Positioning itself to become one of the largest solar markets globally, the governments King Abdullah City for Atomic and Renewable Energy (KA-CARE) has announced Saudi Arabia’s ambitious plans to install 41 gigawatts (GW) worth of solar by 2032.
The oil-rich country is planning to place more focus on renewable energy generation. In addition to more solar power, it intends to add wind, geothermal, waste-to-energy and nuclear plants to its energy mix in the future. The program, said to be worth tens of millions of dollars, aims to “catapult Saudi Arabia into the group of global leaders in renewable-energy development.”

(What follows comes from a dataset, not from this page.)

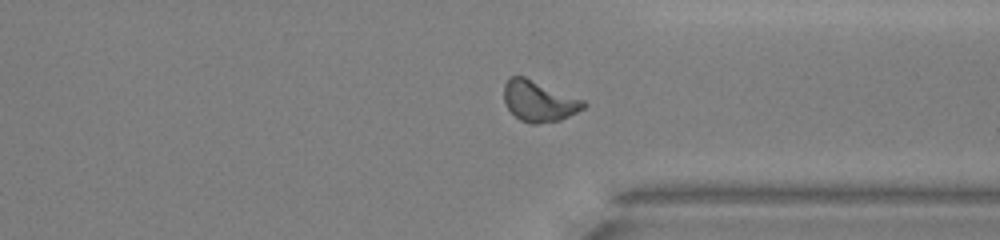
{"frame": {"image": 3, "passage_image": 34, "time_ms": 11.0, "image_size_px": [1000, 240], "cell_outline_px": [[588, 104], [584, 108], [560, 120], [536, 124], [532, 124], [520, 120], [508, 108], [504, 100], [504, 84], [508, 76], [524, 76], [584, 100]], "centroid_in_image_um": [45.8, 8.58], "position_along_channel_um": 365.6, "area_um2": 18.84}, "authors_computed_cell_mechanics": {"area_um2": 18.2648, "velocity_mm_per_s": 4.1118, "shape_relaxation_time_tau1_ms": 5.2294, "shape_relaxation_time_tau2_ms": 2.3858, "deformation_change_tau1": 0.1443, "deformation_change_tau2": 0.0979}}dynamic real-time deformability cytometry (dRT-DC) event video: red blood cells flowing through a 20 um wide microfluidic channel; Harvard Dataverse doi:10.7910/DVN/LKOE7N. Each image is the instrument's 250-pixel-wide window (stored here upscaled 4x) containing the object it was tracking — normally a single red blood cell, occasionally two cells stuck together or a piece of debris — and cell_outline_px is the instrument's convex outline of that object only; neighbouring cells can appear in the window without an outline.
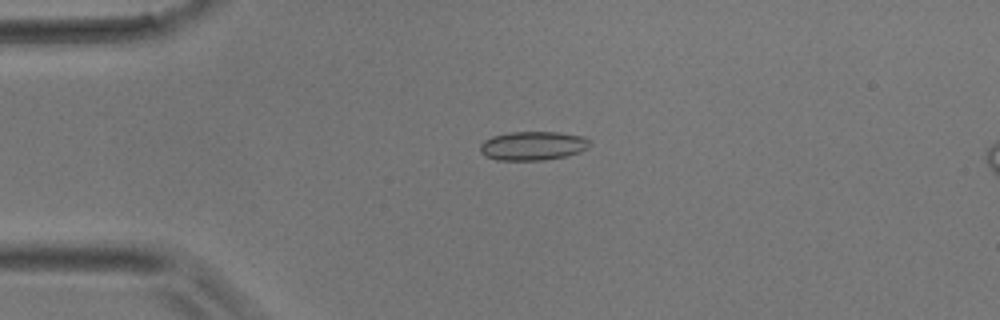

Of the 41 GW of solar, photovoltaics is expected to comprise 16 GW, while concentrated solar power (CSP) will encompass 25 GW. “The CSP plants, with their higher capacity factor than PV, are foreseen as a bridge between base-load technologies (including geothermal, waste-to-energy and nuclear) and PV, which will provide coverage for daytime demand,” explained Apricum, a strategy consulting and transaction advisory firm specialized in renewable energy.
KA-CARE announced its plans to turn Saudi Arabia into “the Kingdom of Sustainable Energy” at the Saudi Solar Energy Forum in Riyadh, yesterday, May 8. In a statement released, Apricum said, “The main objectives of the program are a reduction in oil burned for power production as well as the establishment of a local solar industry and the creation of jobs.”
In addition to its installation targets, the government entity issued a roadmap by which the country intends to achieve its goals. It is to be started “immediately”.
Under the roadmap, Saudi Arabia intends to introduce a minimum of two competitive bidding rounds, which would see around five GW of utility-scale solar projects installed. The first bidding round is expected to include 1.1 GW of photovoltaics and 900 megawatts (MW) of CSP. The first tenders are currently being prepared and are scheduled for release in early 2013.
Meanwhile, the second round will see 1.3 GW of photovoltaics and 1.2 GW of CSP targeted. “The tender rounds will be followed by a feed-in-tariff scheme such as Germany’s successful program,” continued the statement. Fixed local content requirements are expected to also be introduced.
Project sizes will be varied, continued Apricum, with the minimum size set at five MW. It added, “Bids will be evaluated on both price per kWh of electricity supplied and qualitative factors, most prominent among them local content and track record in solar project development.
“The competitive bidding will be preceded by a stakeholder engagement phase to collect feedback from the market, starting immediately, leading to a draft request for proposals to be released in Q3/2012.”
In the European Photovoltaic Industry Association’s (EPIA’s) latest “Global Market Outlook for photovoltaics until 2016”, the association confirms that Saudi Arabia is a “promising” solar market, due to the growing awareness and interest from policymakers.